Like other medical practice groups, Glazer has spaced out appointments, ordered extensive personal protective equipment for his staff, instituted temperature checks for staff and patients, and allowed patients to wait for their appointment outside the office, until a front desk person calls them. The measures also include wiping down equipment and rooms with sanitizing wipes between appointments and deep sanitizing from a cleaning service at night.
Several major insurance companies denied his request to add a $10.50 surcharge per patient to cover the cost of PPE for his entire staff. He will still bill it to them, and when they deny it, he plans to bring it up to state legislators.
“Every one of the health plans said, ‘No, we won’t pay you more than what we contracted for you,’” said Glazer. “The health plans are swimming in money right now because all the elective surgeries were cancelled.”
The ENT firm has lost a significant amount of cash over the past few months, between reduced patient volume, no surgeries and the added cost of PPE.
“I’m trying not to think about it,” said Glazer. “Right now we’re down 60 percent in [bill] collections.”
He predicted that his business wouldn’t be back to normal until the first quarter of 2021.
Other doctors are feeling more positive about their business. Dr. Vidaya Velada, who runs her own small internal medicine practice at Fifth Avenue and East 61st Street, said that being forced to switch to telemedicine helped improve her work-life balance.
“My days were like 16 hour days before the pandemic,” said Velada. “When the pandemic came along, it just stopped me and made me do telemedicine. It gave me a couple of hours of extra sleep. Maybe it’s a sign we need to slow down in New York.”
She added, “Financially it might not make sense, but as a doctor you realize that this might be a good way to see patients.”
Velada continued seeing patients in her office until March 19, when she realized that she’d been seeing a large number of people with COVID-19 symptoms but only had a handful of testing kits. The next day, she ramped up her telemedicine service and was able to get insurers to cover the cost of the consultations.

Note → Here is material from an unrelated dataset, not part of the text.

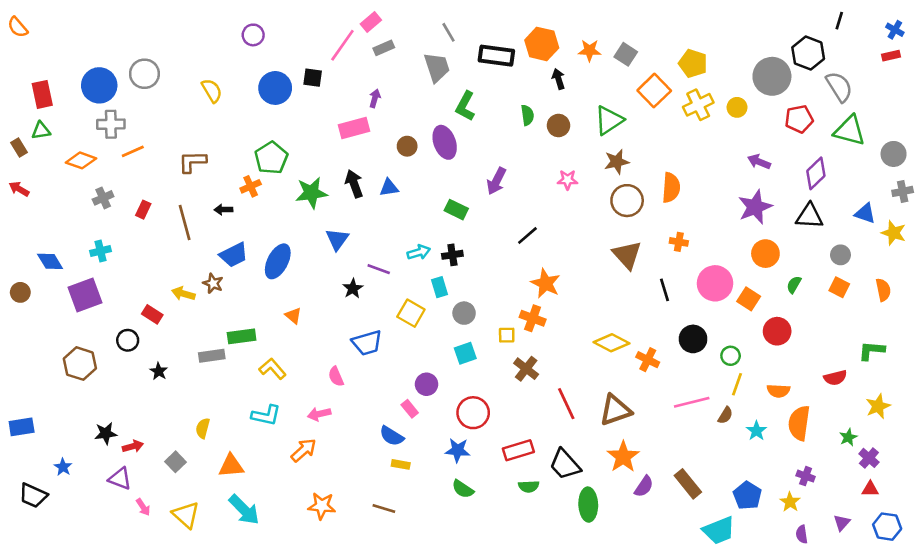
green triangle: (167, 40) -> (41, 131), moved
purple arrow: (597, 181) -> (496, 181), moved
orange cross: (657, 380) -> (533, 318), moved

The remainder of March and April were incredibly busy, she said. Roughly 25 patients would schedule telemedicine visits a day, and then she would speak to another 50 to 60 patients on the phone. She has seen about 400 patients with COVID symptoms, of whom five or six were sent to the hospital.
“It was like being a single-disease doctor where we’d just hear from patients with COVID and COVID-related symptoms,” she said. “When it comes to the pandemic itself, the volume started going down in May” as the number of cases in the city flattened, she noted. “It was a happy moment to see that the number of patients calling me was directly proportional to what was happening in the city.”
She reopened her office on June 1 and is spacing out her appointments, so she sees roughly half the patients that she did pre-coronavirus. Between that and the added cost of personal protective equipment, she knows that she’s losing money.
“You’re looking at higher expenditures and fewer patients,” she said. “And the PPE is not readily available.”
Still, she felt that physicians should always prioritize patient care over costs.
“The financial situation shouldn’t determine how you make decisions during the pandemic,” Velada said. “You need to have a clear vision of what you’re trying to do and the finances will always follow.”